# Director: Hintergrund und Rahmen wegmachen?



## Ardaric (13. Dezember 2005)

Hallo,

ich habe mir eine kleine CD mit verschiedenen Sachen gemacht, die ich noch brennen will. Will allerdings noch ein Menü dazu machen, das sich per Autostart öffnet. Ich hab etwas geforscht und entdeckt, dass man das am besten mit Macromedia Director macht. Habe mir jetzt also die Testversion gesaugt, und blicke das schon ganz gut. Allerdings: Ich will keinen Rahmen außenherum haben! Ihr wisst schon  wie eines der Autostart programme bei PCGames oder so. Also völlig ohne Rahmen und den Buttons oben rechts usw.

Wie mache ich das? Mein Menü ist übrigens nicht rechtwinklig, das heißt es ist teilweise transparent. Wie bringe ich das Director bei. Ich habe immer einen weißen Hintergrund


----------



## akrite (13. Dezember 2005)

...es gibt nur wenige unter Tutorials.de , die sich mit Director auskennen - einer davon bin ich ;-)
grundsätzlich ist es einfacher das von Dir angedeutete Vorhaben in Flash umzusetzen und dann mit dem SWF Studio von Northcode zu realisieren - Director ist in mancher Hinsicht einfacher als Flash.
Falls Du doch mit Director arbeiten willst, schau Dir im Handbuch das Kapitel mit MIAW an und auf Seite 474 steht dann:
*Unter Maske können Sie einen Bitmapdarsteller als Maske für das Fenster zuordnen.

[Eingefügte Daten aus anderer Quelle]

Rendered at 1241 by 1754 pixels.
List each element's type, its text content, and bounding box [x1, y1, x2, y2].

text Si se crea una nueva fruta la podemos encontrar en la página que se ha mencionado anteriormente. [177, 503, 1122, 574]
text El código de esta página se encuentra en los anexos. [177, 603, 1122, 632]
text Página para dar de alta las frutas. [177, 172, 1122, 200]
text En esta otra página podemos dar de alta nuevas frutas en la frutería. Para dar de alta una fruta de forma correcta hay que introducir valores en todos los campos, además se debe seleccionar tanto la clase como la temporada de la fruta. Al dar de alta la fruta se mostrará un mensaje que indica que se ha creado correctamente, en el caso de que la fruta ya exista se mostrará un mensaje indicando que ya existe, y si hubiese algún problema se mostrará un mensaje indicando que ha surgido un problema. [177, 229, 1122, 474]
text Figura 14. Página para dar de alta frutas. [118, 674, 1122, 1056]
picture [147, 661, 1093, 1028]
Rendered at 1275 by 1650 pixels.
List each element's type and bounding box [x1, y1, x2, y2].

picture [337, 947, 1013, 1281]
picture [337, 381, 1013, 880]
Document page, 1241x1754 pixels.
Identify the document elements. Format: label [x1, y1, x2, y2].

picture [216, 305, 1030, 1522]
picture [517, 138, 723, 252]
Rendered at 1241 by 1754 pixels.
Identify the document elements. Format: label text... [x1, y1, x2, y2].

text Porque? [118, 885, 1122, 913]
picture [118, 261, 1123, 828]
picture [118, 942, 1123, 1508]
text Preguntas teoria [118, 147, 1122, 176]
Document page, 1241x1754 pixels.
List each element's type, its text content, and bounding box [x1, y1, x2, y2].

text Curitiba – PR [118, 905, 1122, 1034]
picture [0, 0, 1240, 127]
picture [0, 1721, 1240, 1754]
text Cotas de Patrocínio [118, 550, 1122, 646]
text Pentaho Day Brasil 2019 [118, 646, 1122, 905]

Beispiel:  window("Fenstername").appearanceOptions.mask = member("meineMaske")  Unter Ziehmaske können Sie einen Bitmapdarsteller als Maske angeben, die bestimmt, auf welche Fensterbereiche ein Benutzer klicken kann, um das Fenster zu verschieben. Damit können Sie nichtrechteckige Titelleisten erstellen oder dafür sorgen, dass das ganze Fenster gezogen werden kann.* 
Leider ist zu befürchten, das die Entwicklung von Director zugunsten Flashs eingestellt wird, da Flash mittlerweile einig Features von Director übernommen hat (Zeitleisteneffekte etc.).

Grüße
Andreas


----------